In his terms he fixed it, in his dad’s terms he ruined it.
The beautifully engraved barrels were lying on the floor of the shed in a pile of metal filings.
It reminded me of something I read a couple of years back.
Someone bought a house in East Yorkshire and they were renovating it, clearing out the old junk.
There was a tatty old roller blind over the kitchen window, covered in grease.
As they were chucking it in the skip they noticed it had something scrawled all over it.
They unrolled it and found five original David Hockney drawings on it.
The blind was eventually sold for a fortune at an auction.
It will form the centre piece of The Museum of Modern and Contemporary Art in Cumbria.
Thousands of people will pay to come and stand in front of it and look at it.
They won’t be able to touch it because it’s too precious.
But to someone else, all it was good for was to make a blind for the kitchen window.
Do you ever get that feeling about your work?
People don’t appreciate what you’re trying to do.
The job you’re doing isn’t the job they want?
Jim Kelly (founder of RKCR, Y&R) once told me about what he called ‘The Proctor & Gamble Triangle’.
It goes like this.
The account man shows the P&G client the idea: a triangle.
The client says “That’s great we like the triangle idea. But we think it could be better.”
Then they cut the triangle in half down the middle.
They say “We like the left hand side just where it is. But we think the right hand side would be better upside down and moved to the left, like this.”
Then they move the other half across so the two halves now form a square.
The account man says “But that’s not a triangle anymore, now it’s a square.”

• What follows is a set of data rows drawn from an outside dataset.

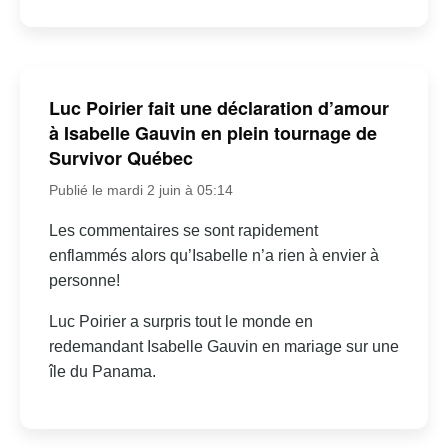
Luc Poirier fait une déclaration d’amour
à Isabelle Gauvin en plein tournage de
Survivor Québec
Publié le mardi 2 juin à 05:14
Les commentaires se sont rapidement
enflammés alors qu’Isabelle n’a rien à envier à
personne!
Luc Poirier a surpris tout le monde en
redemandant Isabelle Gauvin en mariage sur une
île du Panama.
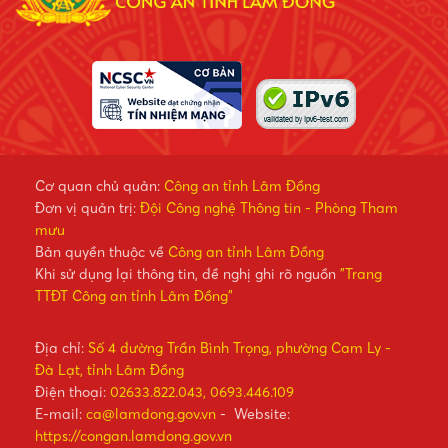
Cơ quan chủ quản:
Công an tỉnh Lâm Đồng
Đơn vị quản trị:
Đội Công nghệ Thông tin - Phòng Tham
mưu
Bản quyền thuộc về
Công an tỉnh Lâm Đồng
Khi sử dụng lại thông tin, đề nghị ghi rõ nguồn
"Trang
TTĐT Công an tỉnh Lâm Đồng"
Địa chỉ:
Số 4 đường Trần Bình Trọng, phường Cam Ly -
Đà Lạt, tỉnh Lâm Đồng
Điện thoại:
02633.822.043, 0693.446.109
E-mail:
ca@lamdong.gov.vn
- Website:
https://congan.lamdong.gov.vn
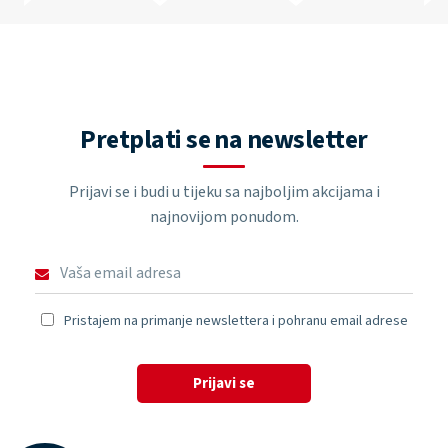
Pretplati se na newsletter
Prijavi se i budi u tijeku sa najboljim akcijama i
najnovijom ponudom.
Pristajem na primanje newslettera i pohranu email adrese
Prijavi se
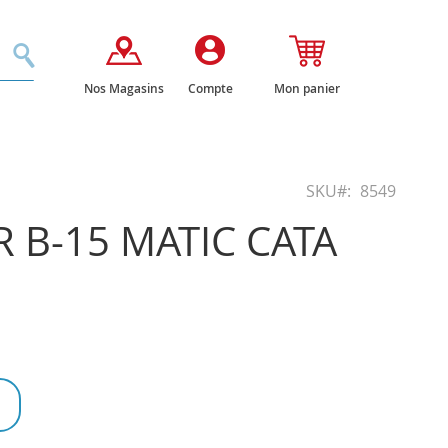
Rechercher
Nos Magasins
Compte
Mon panier
SKU
8549
 B-15 MATIC CATA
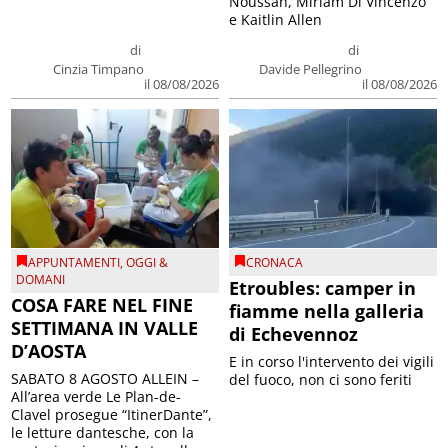
Noussan, Miriam Di Vincenzo
e Kaitlin Allen
di
di
Cinzia Timpano
Davide Pellegrino
il 08/08/2026
il 08/08/2026
APPUNTAMENTI
,
OGGI &
CRONACA
DOMANI
Etroubles: camper in
COSA FARE NEL FINE
fiamme nella galleria
SETTIMANA IN VALLE
di Echevennoz
D’AOSTA
E in corso l'intervento dei vigili
SABATO 8 AGOSTO ALLEIN –
del fuoco, non ci sono feriti
All’area verde Le Plan-de-
Clavel prosegue “ItinerDante”,
le letture dantesche, con la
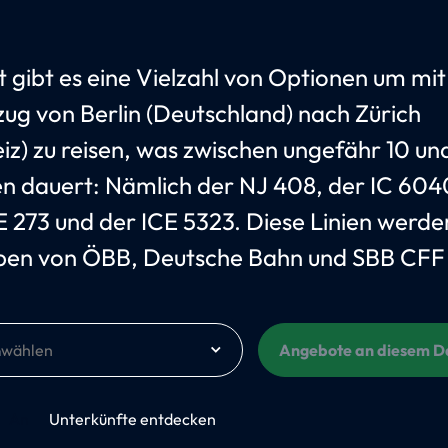
t gibt es eine Vielzahl von Optionen um mi
ug von Berlin (Deutschland) nach Zürich
iz) zu reisen, was zwischen ungefähr 10 un
n dauert: Nämlich der NJ 408, der IC 604
E 273 und der ICE 5323. Diese Linien werde
ben von ÖBB, Deutsche Bahn und SBB CFF
m
Angebote an diesem 
An
Unterkünfte entdecken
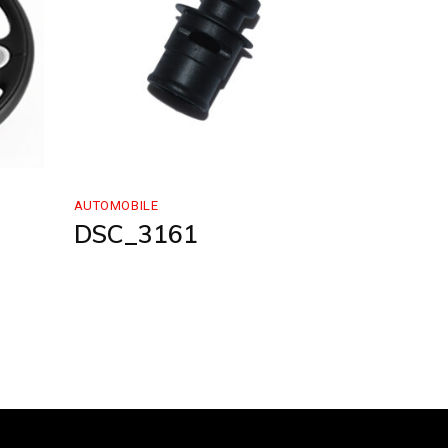
AUTOMOBILE
DSC_3161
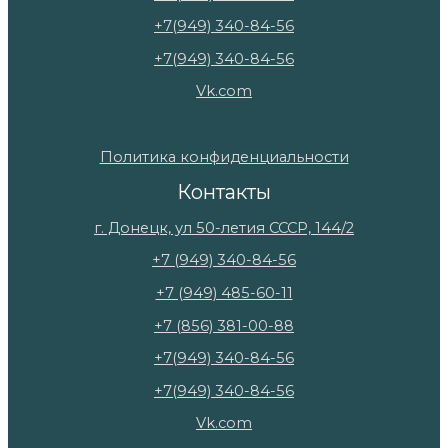
+7(949) 340-84-56
+7(949) 340-84-56
Vk.com
Политика конфиденциальности
Контакты
г. Донецк, ул 50-летия СССР, 144/2
+7 (949) 340-84-56
+7 (949) 485-60-11
+7 (856) 381-00-88
+7(949) 340-84-56
+7(949) 340-84-56
Vk.com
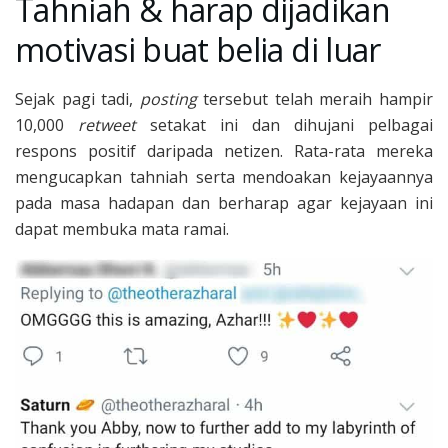
Tahniah & harap dijadikan
motivasi buat belia di luar
Sejak pagi tadi,
posting
tersebut telah meraih hampir
10,000
retweet
setakat ini dan dihujani pelbagai
respons positif daripada netizen. Rata-rata mereka
mengucapkan tahniah serta mendoakan kejayaannya
pada masa hadapan dan berharap agar kejayaan ini
dapat membuka mata ramai.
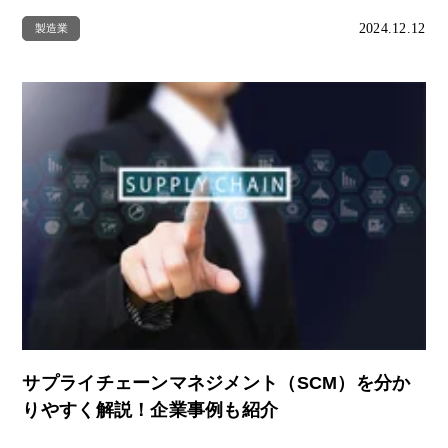
2024.12.12
製造業
サプライチェーンマネジメント（SCM）を分か
りやすく解説！企業事例も紹介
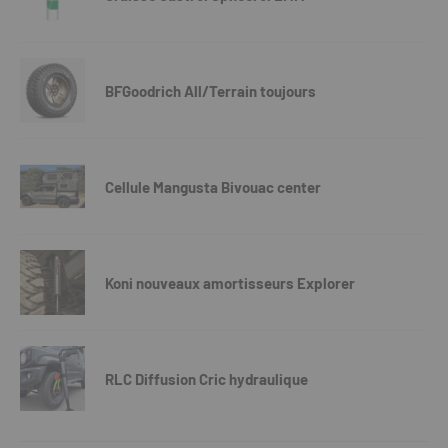
BFGoodrich All/Terrain toujours
Cellule Mangusta Bivouac center
Koni nouveaux amortisseurs Explorer
RLC Diffusion Cric hydraulique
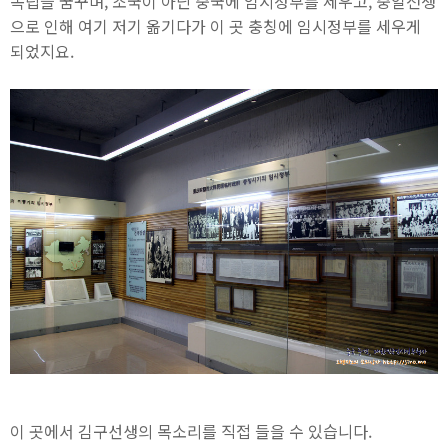
독립을 꿈꾸며, 조국이 아닌 중국에 임시정부를 세우고, 중일전쟁
으로 인해 여기 저기 옮기다가 이 곳 충칭에 임시정부를 세우게
되었지요.
이 곳에서 김구선생의 목소리를 직접 들을 수 있습니다.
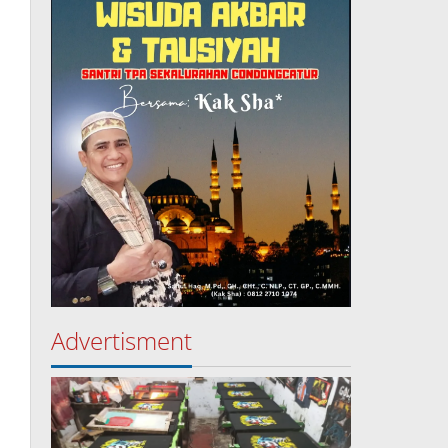
Advertisment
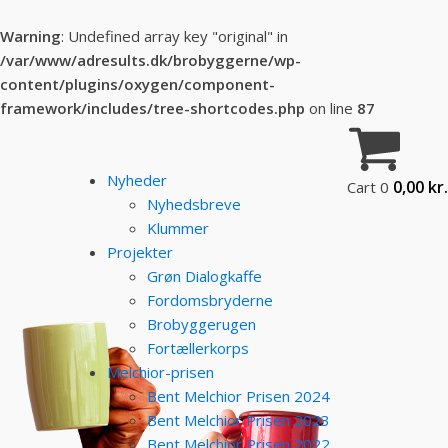
Warning
: Undefined array key "original" in
/var/www/adresults.dk/brobyggerne/wp-
content/plugins/oxygen/component-
framework/includes/tree-shortcodes.php
on line
87
Nyheder
0,00
kr.
Cart
0
Nyhedsbreve
Klummer
Projekter
Grøn Dialogkaffe
Fordomsbryderne
Brobyggerugen
Fortællerkorps
Melchior-prisen
Bent Melchior Prisen 2024
Bent Melchior Prisen 2023
Bent Melchior Prisen 2022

They say “What do you mean we haven’t taken anything away. We haven’t added anything. We’ve just rearranged it. It’s still the basic triangle idea you showed us.”
The account man says “But it isn’t a triangle anymore, it’s a square now.”
They say, “Don’t be silly. It’s still exactly the same idea you showed us, a triangle. It’s still got all the elements. All we’ve done is made it better.”
The truth is, no one’s really happy.
Neither side has got what they really want.
Because either the brief has changed, or it’s the wrong solution.
That’s why they’re adapting something to do a job it was never intended for.
They should have started off with a brief for as a square.
Then the client would have been shown a square.
Rather than try to adapt a triangle to be a square.
I went to a Bauhaus art school, in New York.
So the mantra was ‘Form Follows Function’.
Get the brief for the function right in the first place.
Then the form comes out of the function.
Don’t change the form to suit a different function.
Don’t go to Purdey’s for a sawn-off shotgun.
Don’t use a Hockney for a roller blind.